Keep Right , nouvelle création de la Compagnia Atipica Randagia, nous fait prendre conscience de l’exploit que supposent le déplacement et la survie dans la ville, et expose la déshumanisation que nous subissons dans le milieu urbain.
Quatre personnages vont essayer de se frayer un chemin dans la jungle de la ville pour tenter d’arriver à leur destination, un point de rendez-vous. Rien de plus simple ni de plus dangereux : le tissu urbain devient un animal sauvage à apprivoiser.
Lorsque le public entre, les quatre comédiens se trouvent déjà sur scène et s’étirent consciencieusement. Une lumière ténue les accompagne, ainsi qu’un guitariste, côté jardin. Tout à coup, un plein feu, un grincement à la guitare : la machine se met en route.
De façon progressive, les étirements des comédiens vont sortir de l’ordinaire, se répéter, se décliner, pour devenir des gestes, des mouvements, partie intégrante d’une chorégraphie. Les corps se transforment ainsi en pièces d’un engrenage, une chaîne (humaine) aux mouvements mécaniques, répétitifs et pourtant fascinante, dotée d’une sorte d’esthétique robotique hypnotique.

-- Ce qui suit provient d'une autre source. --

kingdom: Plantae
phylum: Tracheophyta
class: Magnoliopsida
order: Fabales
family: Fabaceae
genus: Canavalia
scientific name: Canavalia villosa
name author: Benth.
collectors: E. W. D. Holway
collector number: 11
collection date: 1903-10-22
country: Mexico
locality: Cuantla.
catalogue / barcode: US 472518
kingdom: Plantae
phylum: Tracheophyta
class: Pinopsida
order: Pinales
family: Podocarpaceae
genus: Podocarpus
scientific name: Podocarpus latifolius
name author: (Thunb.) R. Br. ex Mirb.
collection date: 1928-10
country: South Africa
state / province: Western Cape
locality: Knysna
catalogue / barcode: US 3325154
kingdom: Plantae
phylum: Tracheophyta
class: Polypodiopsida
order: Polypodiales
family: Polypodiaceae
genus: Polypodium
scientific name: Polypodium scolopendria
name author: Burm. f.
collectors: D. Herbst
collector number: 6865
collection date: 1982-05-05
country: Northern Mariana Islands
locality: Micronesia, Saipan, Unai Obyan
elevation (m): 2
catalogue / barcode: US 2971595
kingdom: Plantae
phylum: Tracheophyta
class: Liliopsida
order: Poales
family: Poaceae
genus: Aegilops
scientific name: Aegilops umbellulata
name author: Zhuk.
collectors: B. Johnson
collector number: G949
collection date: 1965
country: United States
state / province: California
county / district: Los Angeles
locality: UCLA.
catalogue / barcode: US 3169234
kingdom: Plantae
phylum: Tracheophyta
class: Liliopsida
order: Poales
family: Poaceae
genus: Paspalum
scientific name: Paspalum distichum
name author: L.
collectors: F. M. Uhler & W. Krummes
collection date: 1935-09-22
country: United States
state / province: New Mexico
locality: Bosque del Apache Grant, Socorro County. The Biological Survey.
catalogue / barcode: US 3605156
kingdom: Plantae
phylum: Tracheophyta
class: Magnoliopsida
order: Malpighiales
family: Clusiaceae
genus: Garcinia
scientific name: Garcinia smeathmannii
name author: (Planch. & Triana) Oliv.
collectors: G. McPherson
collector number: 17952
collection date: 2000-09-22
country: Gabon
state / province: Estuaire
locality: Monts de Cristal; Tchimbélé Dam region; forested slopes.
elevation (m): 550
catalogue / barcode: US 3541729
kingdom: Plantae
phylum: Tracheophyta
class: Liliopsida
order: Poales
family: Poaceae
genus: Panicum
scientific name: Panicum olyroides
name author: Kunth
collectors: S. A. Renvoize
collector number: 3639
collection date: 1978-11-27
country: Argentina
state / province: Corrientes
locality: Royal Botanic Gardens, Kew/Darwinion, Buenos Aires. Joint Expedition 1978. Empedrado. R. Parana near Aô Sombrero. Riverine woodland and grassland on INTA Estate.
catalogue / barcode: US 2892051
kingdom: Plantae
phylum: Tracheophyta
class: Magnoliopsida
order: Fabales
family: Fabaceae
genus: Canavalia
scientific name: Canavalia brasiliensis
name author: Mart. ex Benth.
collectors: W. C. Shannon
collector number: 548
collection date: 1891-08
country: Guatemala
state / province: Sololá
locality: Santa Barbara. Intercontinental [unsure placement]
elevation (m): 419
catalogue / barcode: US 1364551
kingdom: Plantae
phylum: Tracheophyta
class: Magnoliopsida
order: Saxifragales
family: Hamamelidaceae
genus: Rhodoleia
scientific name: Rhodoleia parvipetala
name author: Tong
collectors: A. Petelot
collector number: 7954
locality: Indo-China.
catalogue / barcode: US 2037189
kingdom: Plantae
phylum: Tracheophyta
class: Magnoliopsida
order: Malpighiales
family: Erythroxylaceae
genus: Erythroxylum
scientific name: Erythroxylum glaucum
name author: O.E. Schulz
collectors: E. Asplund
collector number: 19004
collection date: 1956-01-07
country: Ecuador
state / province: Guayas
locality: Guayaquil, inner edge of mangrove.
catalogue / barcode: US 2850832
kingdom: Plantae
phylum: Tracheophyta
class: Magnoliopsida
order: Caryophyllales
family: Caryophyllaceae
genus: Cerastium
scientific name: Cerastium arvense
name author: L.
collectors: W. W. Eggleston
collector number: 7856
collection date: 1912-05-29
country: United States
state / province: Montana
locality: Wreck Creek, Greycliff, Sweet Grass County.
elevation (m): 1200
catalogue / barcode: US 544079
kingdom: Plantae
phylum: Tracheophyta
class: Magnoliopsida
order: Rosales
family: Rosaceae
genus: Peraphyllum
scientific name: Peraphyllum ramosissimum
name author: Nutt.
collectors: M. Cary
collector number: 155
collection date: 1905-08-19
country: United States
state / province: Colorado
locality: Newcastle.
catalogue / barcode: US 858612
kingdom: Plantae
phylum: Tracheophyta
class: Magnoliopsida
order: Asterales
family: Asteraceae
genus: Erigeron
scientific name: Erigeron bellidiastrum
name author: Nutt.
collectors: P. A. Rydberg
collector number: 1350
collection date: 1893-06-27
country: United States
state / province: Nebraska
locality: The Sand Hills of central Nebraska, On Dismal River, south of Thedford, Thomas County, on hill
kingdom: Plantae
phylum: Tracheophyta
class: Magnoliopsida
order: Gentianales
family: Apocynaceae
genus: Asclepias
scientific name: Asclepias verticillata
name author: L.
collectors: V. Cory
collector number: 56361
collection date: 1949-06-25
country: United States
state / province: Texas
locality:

Voilà l’une des idées principales dans ce spectacle : la ville, comme cet engin frénétique, est composée d’êtres humains à part entière, de pièces qui s’assemblent pour chercher un rythme commun. Ils deviennent ainsi de simples pignons, des automates qui, dans l’espoir d’arriver à un but, s’oublient sur le chemin. De cette façon, les quatre personnages alternent entre ce corps robotique imposé et un être entier, avec toute la panoplie d’émotions qui lui est réservée, une nature sensible et imparfaite, propre du vivant.
La mise en scène traduit parfaitement cette idée avec une série de moments chorégraphiés et d’autres qui comprennent des monologues des personnages, une façon de mettre en lumière chacune des pièces de cette machine qui, une fois prises individuellement, dévoilent une âme bien plus humaine que celle que son entourage lui permet de montrer. Des moments à la fois de faiblesse mais aussi d’affirmation, de détachement par rapport à la vague qui les emporte et de prise de parole dans un monde sans dialogue. Angoisse, stress, nostalgie, des états d’esprit qui ne sont certes pas agréables mais qui conforment le tissu humain ; tout comme l’humour, basé sur nos expériences quotidiennes dans les transports ou dans les rues, et qui met en évidence la difficulté absurde de survivre dans un milieu qui a été conçu justement pour cela, pour que nous y vivions.
Ces êtres, vrais, authentiques, regardent les spectateurs dans les yeux, se détachent du robotique pour établir un contact organique. Et pourtant, les sons électroniques de la guitare, tantôt industriels, tantôt machinaux, les arrachent à cet instant privilégié pour les replonger dans la jungle de la ville, dans un combat primaire, préhistorique presque, pour survivre. Se met alors en place un paradoxe intéressant entre la modernité et le progrès apparents de la ville et son univers sauvage latent. Les personnages incarnent cette lutte incessante, ainsi qu’une autre qui se fait à un niveau plus interne, plus personnel : la volonté de rester soi-même et d’éviter de se faire avaler par l’entourage. Nous assistons à un va-et-vient constant entre le mécanique et l’humain, l’imposition et la liberté, tant dans la forme comme dans le contenu.
Où vais-je ? Pourquoi suis-je ici ? Quel est mon but ? Le texte d‘Elisa De Angelis est ponctué de ces grandes questions existentielles sans leur donner de réponses ; ou, du moins, sans en imposer. Il s’agit ici plutôt d’un état des lieux, une représentation de cette ambivalence entre civilisation et barbarie, une peinture d’un écosystème chaotique et sauvage où prime la loi du plus fort ou du plus rusé, celui qui arrive à dompter cette géométrie sauvage.
Keep Right nous place face à notre reflet et nous fait prendre conscience d’une situation que nous oublions, devenue quotidienne et naturelle, dont nous sommes à la fois témoins, victimes et complices.